■ Exercise instructions:
Which lines of the page-level text extractions below contain the string "России"? Copy each of them in full, with case counting in the match.

[Page-level text extractions]
◇ ◇ ◇ ◇ ◇ ◇ ◇

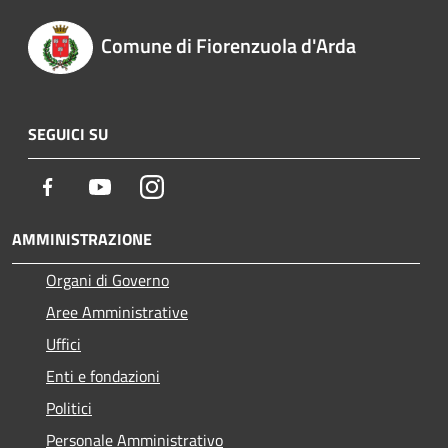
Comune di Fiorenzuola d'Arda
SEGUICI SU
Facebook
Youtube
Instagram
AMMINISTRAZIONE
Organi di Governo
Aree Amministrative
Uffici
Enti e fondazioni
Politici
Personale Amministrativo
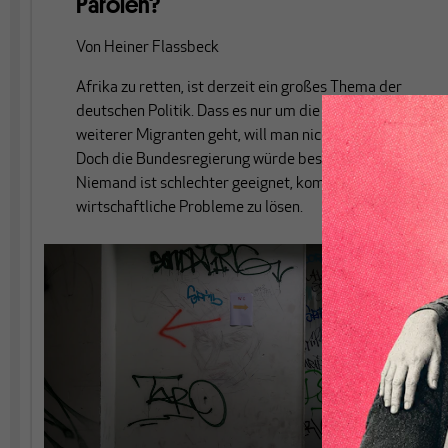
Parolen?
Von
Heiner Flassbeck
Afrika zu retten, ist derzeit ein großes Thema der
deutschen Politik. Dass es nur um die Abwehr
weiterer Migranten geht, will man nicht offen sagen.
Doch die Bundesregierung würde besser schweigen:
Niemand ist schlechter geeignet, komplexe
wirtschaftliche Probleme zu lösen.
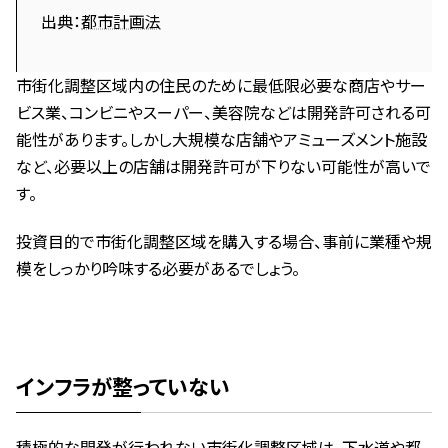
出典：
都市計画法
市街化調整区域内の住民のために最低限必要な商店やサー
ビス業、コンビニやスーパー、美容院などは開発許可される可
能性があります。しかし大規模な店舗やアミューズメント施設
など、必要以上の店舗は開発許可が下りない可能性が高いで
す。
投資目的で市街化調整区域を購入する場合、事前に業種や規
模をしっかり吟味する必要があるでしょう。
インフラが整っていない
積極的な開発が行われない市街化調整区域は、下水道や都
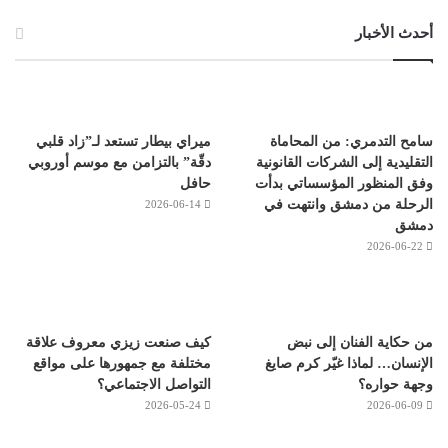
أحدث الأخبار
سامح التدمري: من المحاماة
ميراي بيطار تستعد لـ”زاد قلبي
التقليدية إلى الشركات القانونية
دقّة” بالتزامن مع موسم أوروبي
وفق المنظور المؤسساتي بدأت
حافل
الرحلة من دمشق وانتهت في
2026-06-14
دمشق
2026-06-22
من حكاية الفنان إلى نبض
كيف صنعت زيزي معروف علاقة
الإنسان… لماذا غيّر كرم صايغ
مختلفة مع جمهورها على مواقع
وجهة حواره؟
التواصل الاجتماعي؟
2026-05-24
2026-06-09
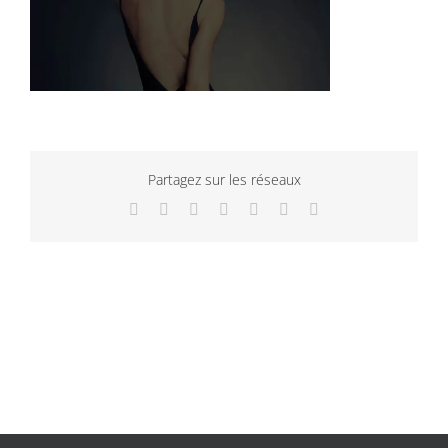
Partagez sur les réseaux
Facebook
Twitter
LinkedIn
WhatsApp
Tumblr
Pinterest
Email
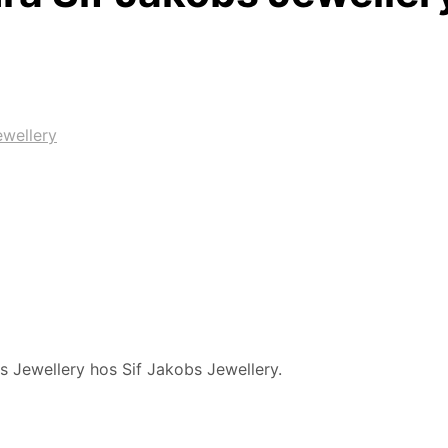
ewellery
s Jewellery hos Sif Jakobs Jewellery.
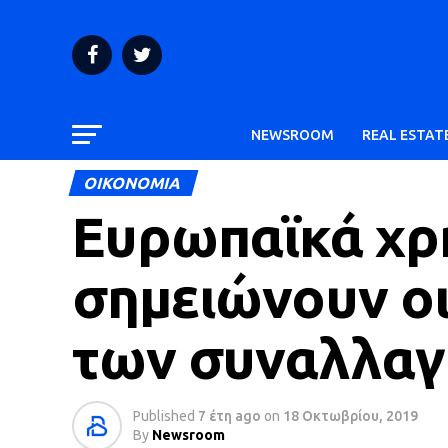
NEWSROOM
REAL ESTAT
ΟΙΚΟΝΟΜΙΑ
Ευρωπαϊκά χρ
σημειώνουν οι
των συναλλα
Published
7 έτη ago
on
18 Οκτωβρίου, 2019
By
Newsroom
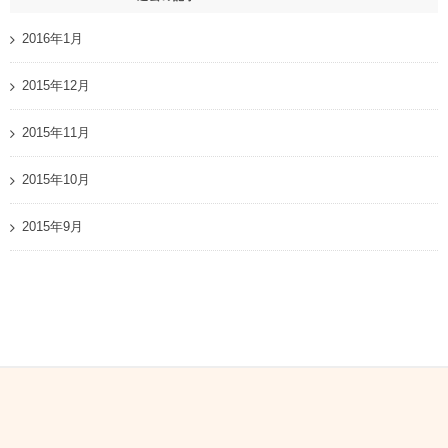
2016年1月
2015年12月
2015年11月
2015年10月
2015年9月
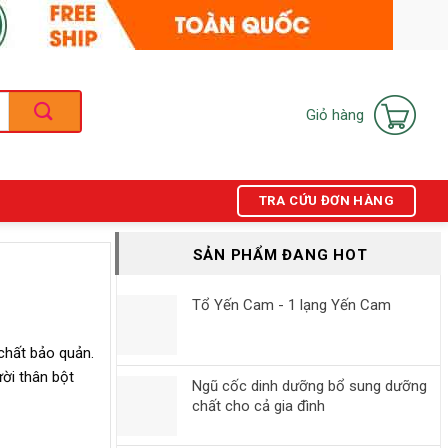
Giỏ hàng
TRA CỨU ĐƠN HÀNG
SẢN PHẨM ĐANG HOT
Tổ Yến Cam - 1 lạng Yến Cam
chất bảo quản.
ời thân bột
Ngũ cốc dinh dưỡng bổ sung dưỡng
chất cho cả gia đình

◇ ◇ ◇ ◇ ◇ ◇ ◇

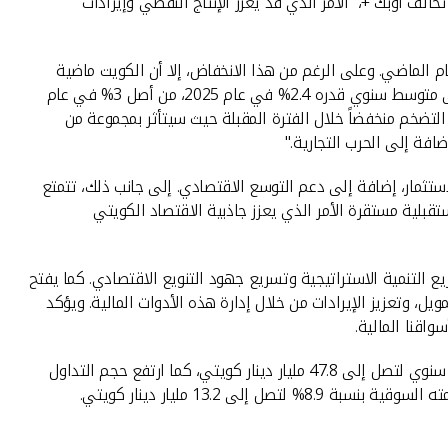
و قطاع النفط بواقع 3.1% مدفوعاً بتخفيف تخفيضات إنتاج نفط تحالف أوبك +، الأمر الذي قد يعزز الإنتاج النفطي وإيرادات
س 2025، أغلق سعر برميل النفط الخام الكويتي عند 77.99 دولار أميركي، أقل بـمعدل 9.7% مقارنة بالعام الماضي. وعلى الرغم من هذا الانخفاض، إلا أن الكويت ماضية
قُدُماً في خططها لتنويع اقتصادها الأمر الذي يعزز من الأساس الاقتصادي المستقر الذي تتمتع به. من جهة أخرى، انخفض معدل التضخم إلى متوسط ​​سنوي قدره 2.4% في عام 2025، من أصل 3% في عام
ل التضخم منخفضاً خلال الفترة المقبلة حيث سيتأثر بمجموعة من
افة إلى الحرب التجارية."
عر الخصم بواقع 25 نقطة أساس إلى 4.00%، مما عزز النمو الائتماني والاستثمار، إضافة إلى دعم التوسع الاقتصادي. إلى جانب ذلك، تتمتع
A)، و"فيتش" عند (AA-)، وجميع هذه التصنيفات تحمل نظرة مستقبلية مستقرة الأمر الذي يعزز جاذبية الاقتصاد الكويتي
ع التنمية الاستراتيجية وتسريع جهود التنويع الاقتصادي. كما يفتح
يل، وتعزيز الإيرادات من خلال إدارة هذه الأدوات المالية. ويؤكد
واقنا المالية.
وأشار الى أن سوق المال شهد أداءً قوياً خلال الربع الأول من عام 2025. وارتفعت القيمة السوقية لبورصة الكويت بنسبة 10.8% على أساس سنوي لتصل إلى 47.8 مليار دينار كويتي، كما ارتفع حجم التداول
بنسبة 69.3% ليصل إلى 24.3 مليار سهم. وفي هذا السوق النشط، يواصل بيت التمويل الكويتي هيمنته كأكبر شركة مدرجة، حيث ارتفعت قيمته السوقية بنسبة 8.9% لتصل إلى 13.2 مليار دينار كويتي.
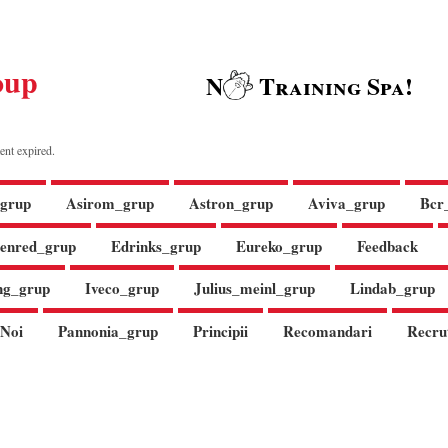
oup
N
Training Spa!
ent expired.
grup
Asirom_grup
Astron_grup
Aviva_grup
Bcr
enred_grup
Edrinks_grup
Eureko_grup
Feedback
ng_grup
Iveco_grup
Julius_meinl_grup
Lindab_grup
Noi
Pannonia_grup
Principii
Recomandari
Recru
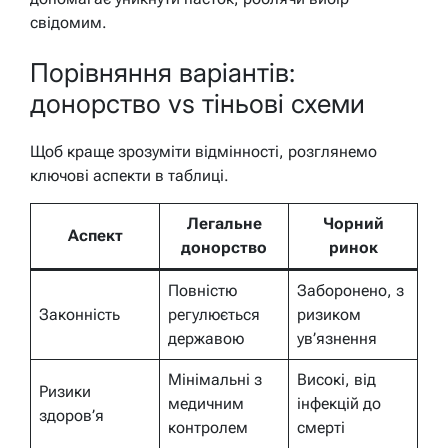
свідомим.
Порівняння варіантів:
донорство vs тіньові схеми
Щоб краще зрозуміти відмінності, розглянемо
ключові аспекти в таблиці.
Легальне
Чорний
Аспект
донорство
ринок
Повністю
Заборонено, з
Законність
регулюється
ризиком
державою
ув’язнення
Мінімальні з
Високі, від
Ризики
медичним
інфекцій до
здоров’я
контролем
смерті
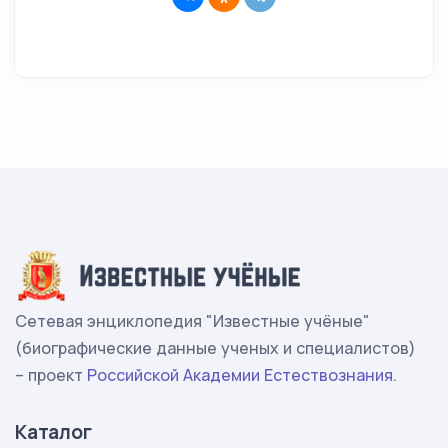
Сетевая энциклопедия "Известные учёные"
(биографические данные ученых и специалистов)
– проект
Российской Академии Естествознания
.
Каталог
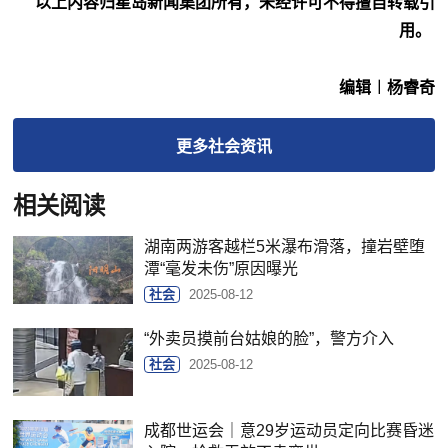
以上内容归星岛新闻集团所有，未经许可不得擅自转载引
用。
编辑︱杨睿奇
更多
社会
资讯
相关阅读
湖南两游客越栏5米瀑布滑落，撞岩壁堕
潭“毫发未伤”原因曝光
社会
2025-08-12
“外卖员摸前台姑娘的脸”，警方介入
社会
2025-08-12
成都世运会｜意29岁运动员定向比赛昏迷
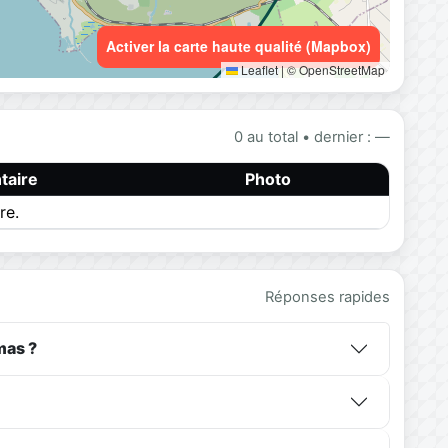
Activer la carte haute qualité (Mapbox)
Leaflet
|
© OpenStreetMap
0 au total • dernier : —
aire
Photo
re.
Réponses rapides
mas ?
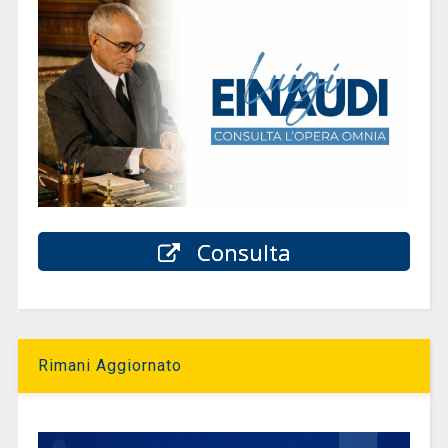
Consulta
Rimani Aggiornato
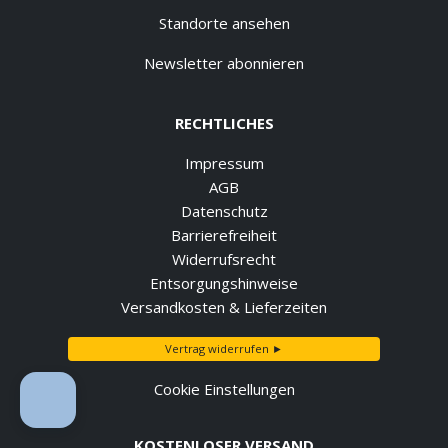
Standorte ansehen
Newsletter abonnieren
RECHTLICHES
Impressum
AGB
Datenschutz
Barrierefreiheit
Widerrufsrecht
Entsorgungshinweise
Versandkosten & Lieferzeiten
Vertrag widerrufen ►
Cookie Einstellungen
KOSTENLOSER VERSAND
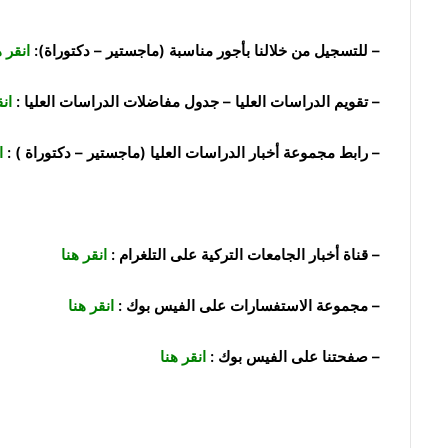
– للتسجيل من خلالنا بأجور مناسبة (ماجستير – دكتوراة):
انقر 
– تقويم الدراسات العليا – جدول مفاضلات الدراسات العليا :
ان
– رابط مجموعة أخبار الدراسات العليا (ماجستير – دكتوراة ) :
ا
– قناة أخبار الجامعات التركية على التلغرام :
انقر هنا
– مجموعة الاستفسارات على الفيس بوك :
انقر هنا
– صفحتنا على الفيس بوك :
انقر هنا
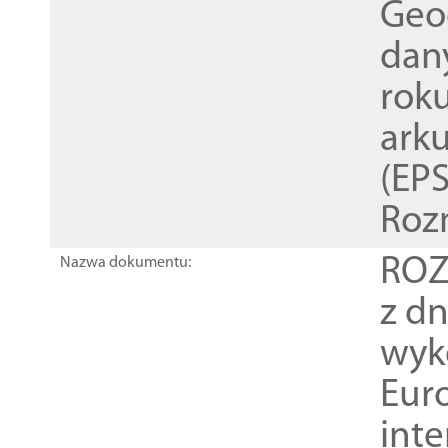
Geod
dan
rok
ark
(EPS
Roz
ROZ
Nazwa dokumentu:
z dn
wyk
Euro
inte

◇ ◇ ◇ ◇ ◇ ◇ ◇

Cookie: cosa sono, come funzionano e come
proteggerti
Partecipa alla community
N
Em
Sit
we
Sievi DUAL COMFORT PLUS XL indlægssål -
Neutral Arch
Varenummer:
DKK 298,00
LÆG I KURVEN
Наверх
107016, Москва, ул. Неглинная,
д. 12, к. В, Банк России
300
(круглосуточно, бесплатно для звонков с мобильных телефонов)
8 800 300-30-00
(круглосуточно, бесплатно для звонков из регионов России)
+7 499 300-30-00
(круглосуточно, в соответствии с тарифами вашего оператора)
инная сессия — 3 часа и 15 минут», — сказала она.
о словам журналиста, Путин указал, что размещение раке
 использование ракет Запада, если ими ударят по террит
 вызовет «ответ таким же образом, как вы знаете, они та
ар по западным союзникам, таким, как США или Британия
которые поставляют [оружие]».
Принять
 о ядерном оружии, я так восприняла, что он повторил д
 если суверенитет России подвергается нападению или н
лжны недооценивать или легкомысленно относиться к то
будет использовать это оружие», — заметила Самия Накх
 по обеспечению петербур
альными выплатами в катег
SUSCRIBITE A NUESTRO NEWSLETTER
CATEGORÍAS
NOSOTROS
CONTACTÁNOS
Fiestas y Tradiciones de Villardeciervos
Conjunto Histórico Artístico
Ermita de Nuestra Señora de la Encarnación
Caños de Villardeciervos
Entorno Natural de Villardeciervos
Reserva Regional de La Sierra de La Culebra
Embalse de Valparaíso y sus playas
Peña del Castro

◇ ◇ ◇ ◇ ◇ ◇ ◇

■ Answer below:
д. 12, к. В, Банк России
(круглосуточно, бесплатно для звонков из регионов России)
 если суверенитет России подвергается нападению или н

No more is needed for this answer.